ACTIVITY:
In your copy of the entries, please include no pictures and return every word exactly.

PROVIDED ENTRIES:
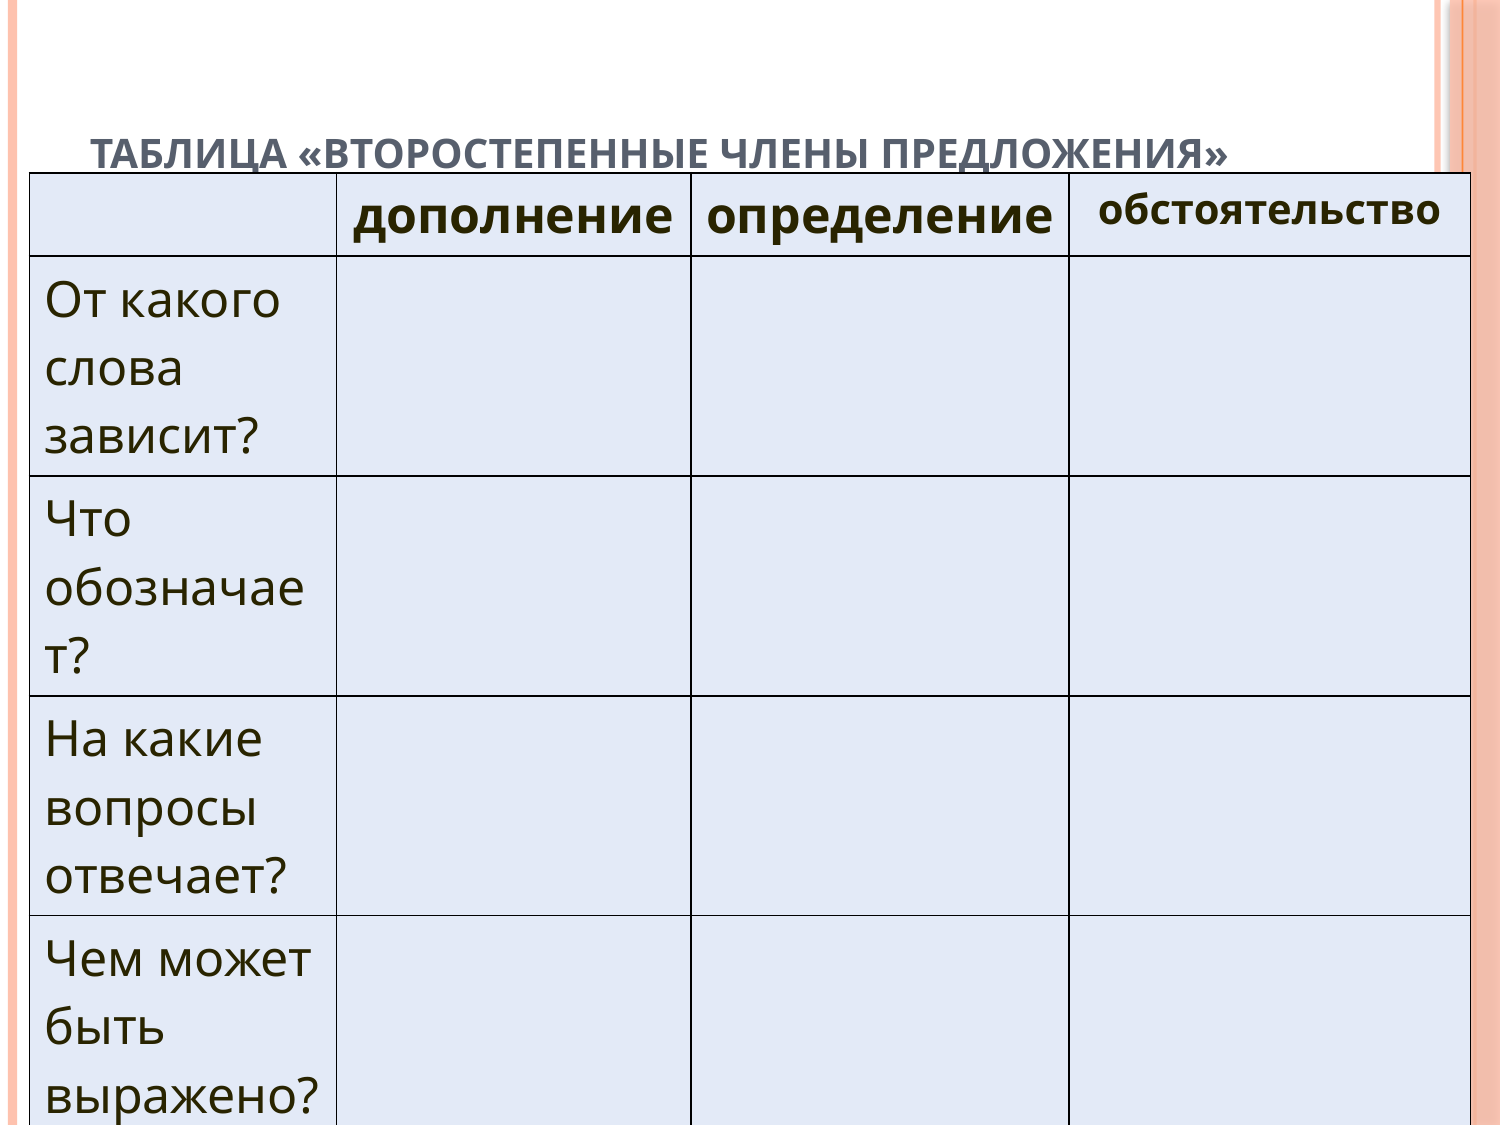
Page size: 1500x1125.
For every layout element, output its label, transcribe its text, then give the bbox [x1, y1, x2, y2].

table_cell [337, 477, 690, 695]
table_cell [692, 477, 1068, 695]
table_header [30, 174, 336, 255]
table_cell [337, 257, 690, 475]
table_cell [692, 697, 1068, 915]
table_cell [1070, 257, 1470, 475]
table_header определение [692, 174, 1068, 255]
table_cell [692, 916, 1068, 1125]
table_cell [337, 697, 690, 915]
table_cell [337, 916, 690, 1125]
table_cell От какого слова зависит? [30, 257, 336, 475]
table_cell [1070, 697, 1470, 915]
title Таблица «Второстепенные члены предложения» [75, 45, 1300, 172]
table_cell [1070, 477, 1470, 695]
table_header дополнение [337, 174, 690, 255]
table_cell [692, 257, 1068, 475]
table_cell Чем может быть выражено? [30, 916, 336, 1125]
table_cell [1070, 916, 1470, 1125]
table_cell Что обозначает? [30, 477, 336, 695]
table_header обстоятельство [1070, 174, 1470, 255]
table_cell На какие вопросы отвечает? [30, 697, 336, 915]
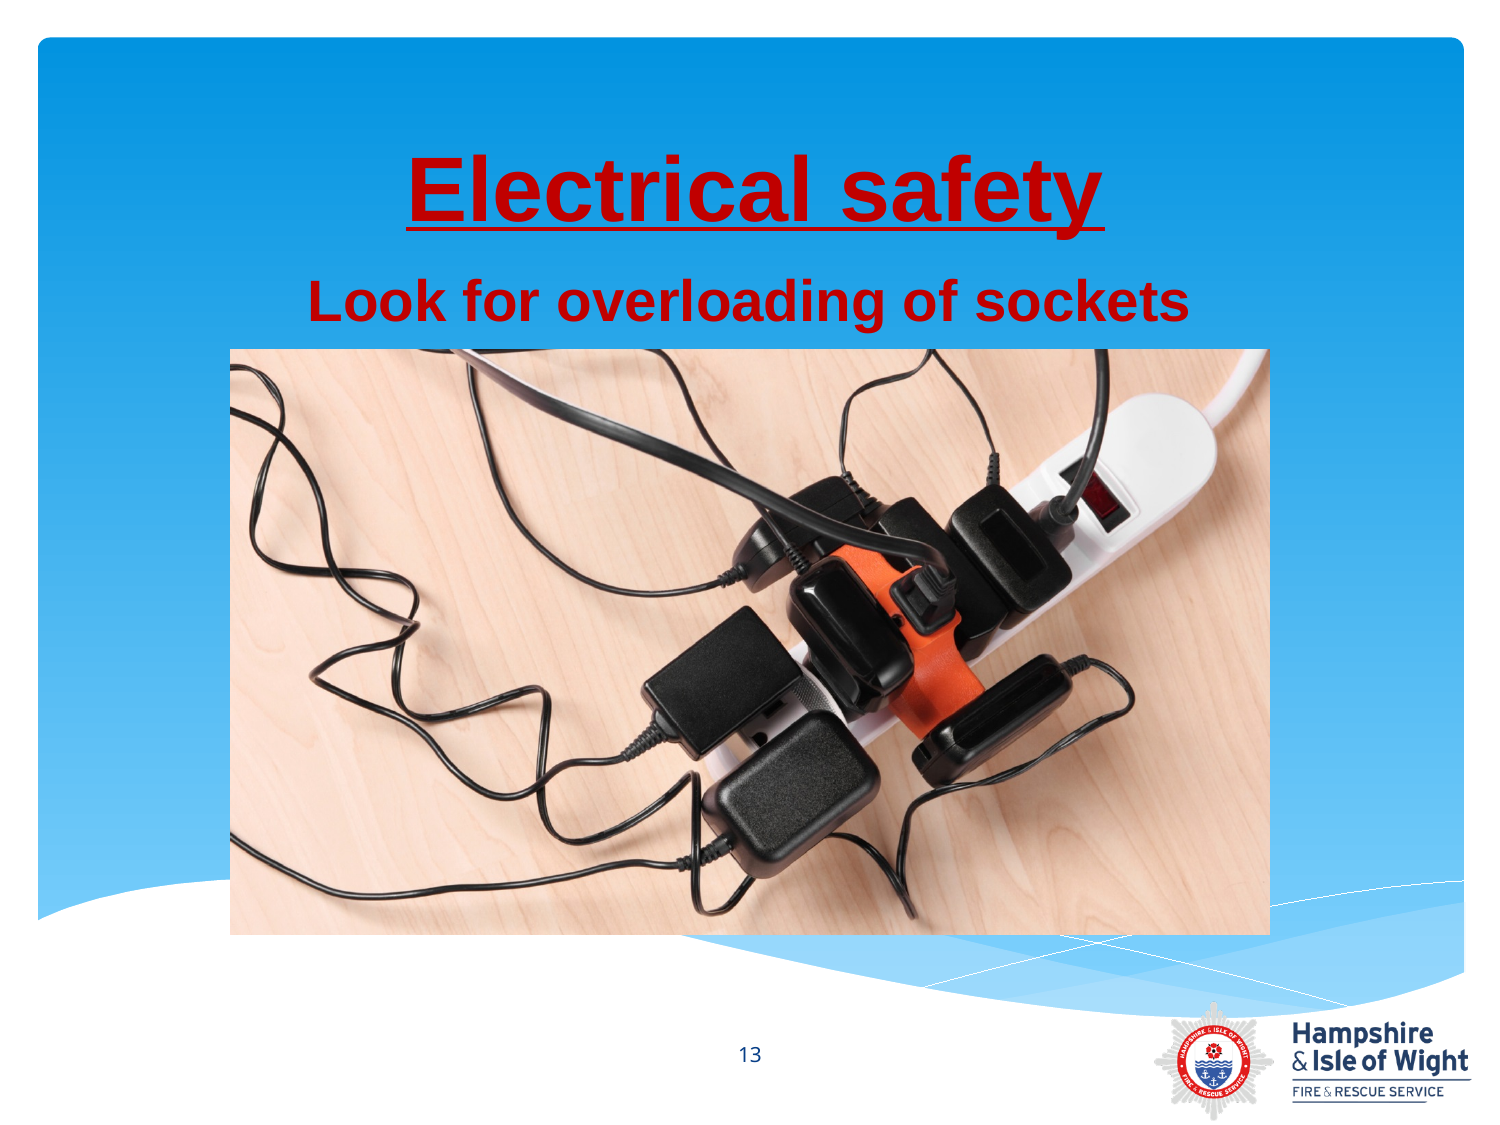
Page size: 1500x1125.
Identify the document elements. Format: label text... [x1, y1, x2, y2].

subtitle Look for overloading of sockets [225, 255, 1275, 350]
title Electrical safety [118, 101, 1393, 248]
picture [229, 349, 1271, 935]
slide_number 13 [654, 1025, 846, 1086]
picture [1139, 997, 1488, 1125]
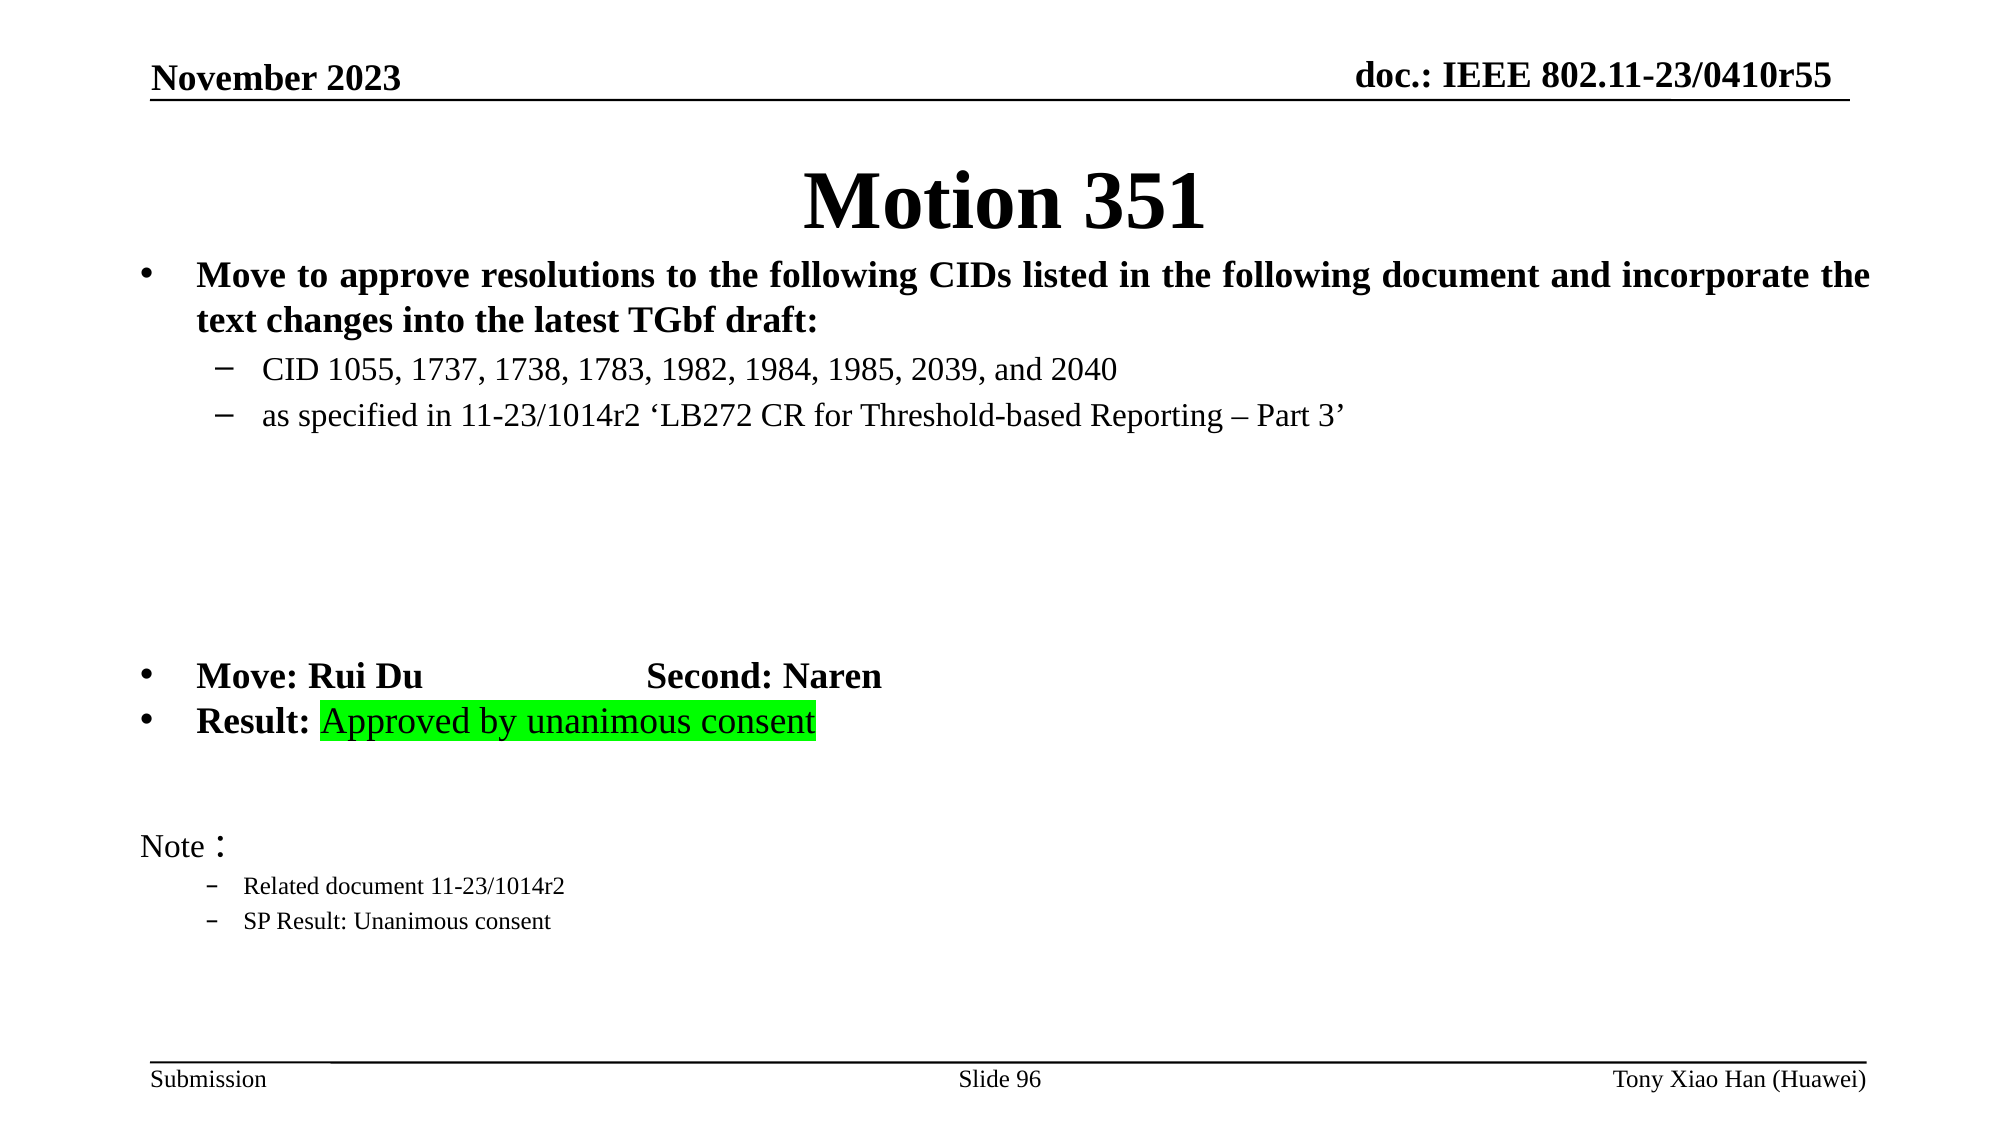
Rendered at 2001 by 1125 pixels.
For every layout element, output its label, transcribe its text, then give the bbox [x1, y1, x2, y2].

text_box Move to approve resolutions to the following CIDs listed in the following document and incorporate the text changes into the latest TGbf draft: CID 1055, 1737, 1738, 1783, 1982, 1984, 1985, 2039, and 2040 as specified in 11-23/1014r2 ‘LB272 CR for Threshold-based Reporting – Part 3’ Move: Rui Du Second: Naren Result: Approved by unanimous consent Note： Related document 11-23/1014r2 SP Result: Unanimous consent [125, 212, 1888, 900]
text_box Motion 351 [368, 137, 1644, 212]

REPLY TO THE EXERCISE:
Page size: 1500x1125.
For every layout element, output its label, transcribe its text, then give the bbox [x1, y1, x2, y2].

table_cell [337, 477, 690, 695]
table_cell [692, 477, 1068, 695]
table_header [30, 174, 336, 255]
table_cell [337, 257, 690, 475]
table_cell [692, 697, 1068, 915]
table_cell [1070, 257, 1470, 475]
table_header определение [692, 174, 1068, 255]
table_cell [692, 916, 1068, 1125]
table_cell [337, 697, 690, 915]
table_cell [337, 916, 690, 1125]
table_cell От какого слова зависит? [30, 257, 336, 475]
table_cell [1070, 697, 1470, 915]
title Таблица «Второстепенные члены предложения» [75, 45, 1300, 172]
table_cell [1070, 477, 1470, 695]
table_header дополнение [337, 174, 690, 255]
table_cell [692, 257, 1068, 475]
table_cell Чем может быть выражено? [30, 916, 336, 1125]
table_cell [1070, 916, 1470, 1125]
table_cell Что обозначает? [30, 477, 336, 695]
table_header обстоятельство [1070, 174, 1470, 255]
table_cell На какие вопросы отвечает? [30, 697, 336, 915]
Page size: 1500x1125.
Identify the document elements. Format: label text... [x1, y1, x2, y2].

subtitle Look for overloading of sockets [225, 255, 1275, 350]
title Electrical safety [118, 101, 1393, 248]
picture [229, 349, 1271, 935]
slide_number 13 [654, 1025, 846, 1086]
picture [1139, 997, 1488, 1125]
Rendered at 2001 by 1125 pixels.
For every layout element, output its label, transcribe its text, then give the bbox [x1, y1, x2, y2].

text_box Move to approve resolutions to the following CIDs listed in the following document and incorporate the text changes into the latest TGbf draft: CID 1055, 1737, 1738, 1783, 1982, 1984, 1985, 2039, and 2040 as specified in 11-23/1014r2 ‘LB272 CR for Threshold-based Reporting – Part 3’ Move: Rui Du Second: Naren Result: Approved by unanimous consent Note： Related document 11-23/1014r2 SP Result: Unanimous consent [125, 212, 1888, 900]
text_box Motion 351 [368, 137, 1644, 212]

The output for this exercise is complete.